Увы, этому закону царь уж точно следовать был не намерен. Филистимлян он боялся больше, чем Бога.
— Я стараюсь.
Ионафан рассмеялся. Привстал и хлопнул Давида по спине.
— Ну что, друг, пора взглянуть на карты. — Они провели следующие несколько часов в размышлении, обсуждая тактические ходы и строя планы. Слуга принес им еды подкрепиться.
Давид отломил кусок хлеба, обмакнул в вино.
— Почему ты не женишься, Ионафан?
Наблюдая за бурными взаимоотношениями Давида с Мелхолой, Ионафан не испытывал особого желания ввести женщину в свой дом.
— У меня нет времени для жены.
— Тебе понадобится наследник. А женщина скрашивает жизнь мужчины.
Скрашивает ли жизнь Давида Мелхола?

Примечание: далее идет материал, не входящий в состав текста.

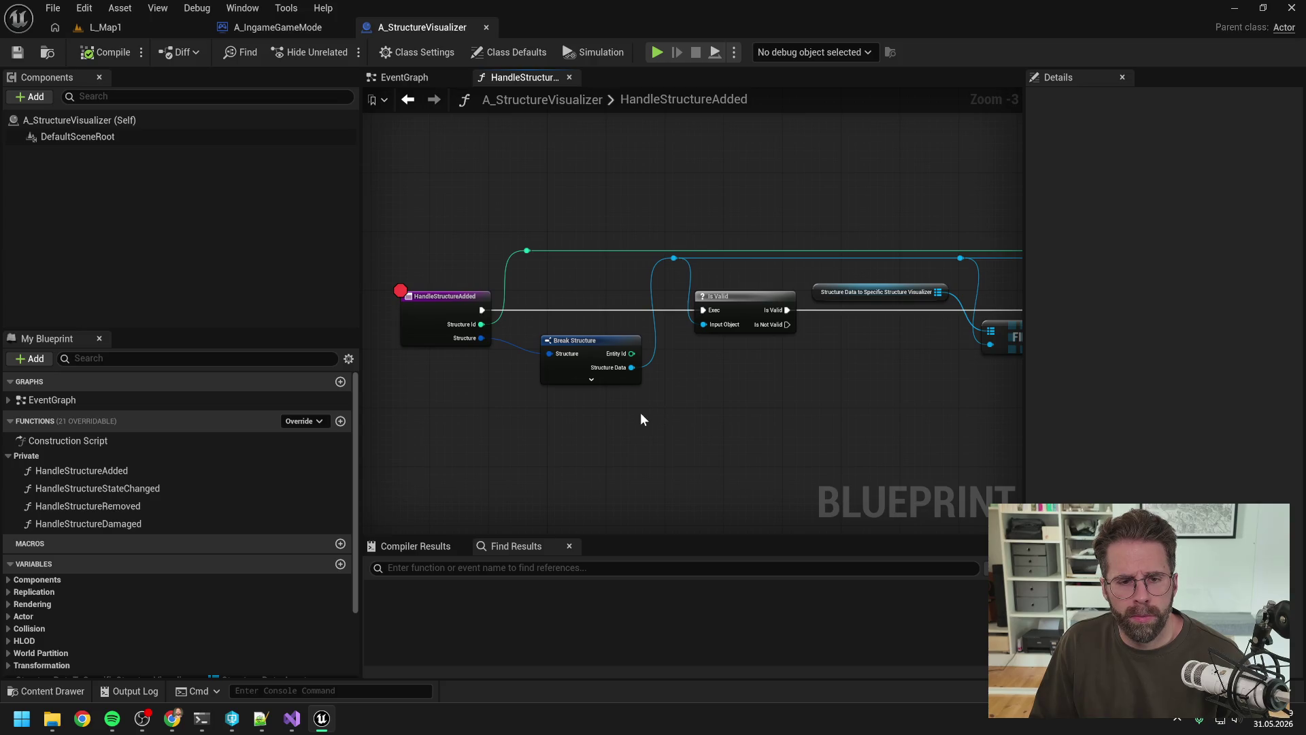
pyautogui.scroll(-1, 638, 414)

Может быть, в физическом смысле, но как быть с прочими потребностями? Мир, покой, убежище от тревог…
— Сварливая жена хуже козы, блеющей под окном.
— И все же тебе нравятся женщины.
Ионафан ухмыльнулся. — Ага, только отчего–то они не водят вокруг меня хороводы с песнями, как вокруг тебя.
— Они водят вокруг меня хороводы, потому что я такой же, как они — простой человек, пастух, младший сын в доме моего отца. Но ты, Ионафан — ты так же статен, как и твой отец, и, судя по разговорам, которые мне доводилось слышать, женщины считают, что ты даже красивее его. Ты — царевич — наследник престола в Израиле. Они ждут у ворот в надежде удостоиться одного твоего взгляда, а поймав его, краснеют. Всякая женщина будет твоей, стоит тебе только захотеть, мой друг.
Ионафан знал, что нравится женщинам. И они привлекали его.
— Всему свое время, Давид. Сейчас Израиль — моя возлюбленная.
Народ мой — жена моя. А вот когда наступит мир, тогда, пожалуй…
— До того, как наступит мир, могут пройти долгие годы. Господь сказал: нехорошо человеку быть одному.
Временами душа Ионафана жаждала домашнего очага, семейного уюта, однако на первом месте должны быть другие вещи.
— Когда мужчина любит женщину, сердце его разделяется на части. Помнишь, как Адам пожелал угодить Еве, когда та предложила ему вкусить плод запретного древа? Он знал, что Господь заповедал не делать этого, и все–таки взял плод. — Он покачал головой. — Нет. Израиль — вот кому принадлежит мое сердце. Когда враги Бога будут изгнаны с нашей земли, вот тогда я возьму себе жену. — Он усмехнулся. — И буду целый год сидеть дома и ее увеселять.
* * *Каждый день они встречались: уходили в поля на несколько часов поупражняться во владении оружием. Ионафан очень дорожил временем, которое проводил с другом, и знал: Давид испытывает те же чувства. На просторе, за воротами города, вдали от домов они стреляли из луков и метали копья, а пока оруженосец бегал за ними, могли свободно поговорить.
— Даже при всех твоих успехах до полной победы нам еще далеко. — Стрела Ионафана полетела в цель. — Филистимляне идут на нас волна за волной. Нужно остановить этот прилив.
— И как это сделать? — Давид на этот раз метнул копье дальше, попав почти в самый центр мишени.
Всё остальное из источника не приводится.